**YOUR OBJECTIVE**. Reproduce each of the following rows verbatim, line by line.

Transcribed page contents:
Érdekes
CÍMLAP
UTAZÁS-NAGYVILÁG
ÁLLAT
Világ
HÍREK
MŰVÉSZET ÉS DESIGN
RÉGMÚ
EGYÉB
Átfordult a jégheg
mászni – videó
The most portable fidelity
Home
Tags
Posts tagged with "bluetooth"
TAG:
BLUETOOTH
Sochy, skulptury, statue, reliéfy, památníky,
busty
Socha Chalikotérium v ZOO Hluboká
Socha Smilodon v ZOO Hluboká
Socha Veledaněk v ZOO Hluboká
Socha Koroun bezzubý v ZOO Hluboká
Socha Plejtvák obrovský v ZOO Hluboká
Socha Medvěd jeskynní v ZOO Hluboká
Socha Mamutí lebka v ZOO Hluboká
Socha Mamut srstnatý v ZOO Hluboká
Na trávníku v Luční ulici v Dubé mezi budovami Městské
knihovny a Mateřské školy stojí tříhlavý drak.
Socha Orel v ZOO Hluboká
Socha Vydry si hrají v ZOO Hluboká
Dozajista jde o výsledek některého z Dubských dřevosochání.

**EXERCISE SOLUTION**.
Érdekes
CÍMLAP
UTAZÁS-NAGYVILÁG
ÁLLAT
Világ
HÍREK
MŰVÉSZET ÉS DESIGN
RÉGMÚ
EGYÉB
Átfordult a jégheg
mászni – videó
The most portable fidelity
Home
Tags
Posts tagged with "bluetooth"
TAG:
BLUETOOTH
Sochy, skulptury, statue, reliéfy, památníky,
busty
Socha Chalikotérium v ZOO Hluboká
Socha Smilodon v ZOO Hluboká
Socha Veledaněk v ZOO Hluboká
Socha Koroun bezzubý v ZOO Hluboká
Socha Plejtvák obrovský v ZOO Hluboká
Socha Medvěd jeskynní v ZOO Hluboká
Socha Mamutí lebka v ZOO Hluboká
Socha Mamut srstnatý v ZOO Hluboká
Na trávníku v Luční ulici v Dubé mezi budovami Městské
knihovny a Mateřské školy stojí tříhlavý drak.
Socha Orel v ZOO Hluboká
Socha Vydry si hrají v ZOO Hluboká
Dozajista jde o výsledek některého z Dubských dřevosochání.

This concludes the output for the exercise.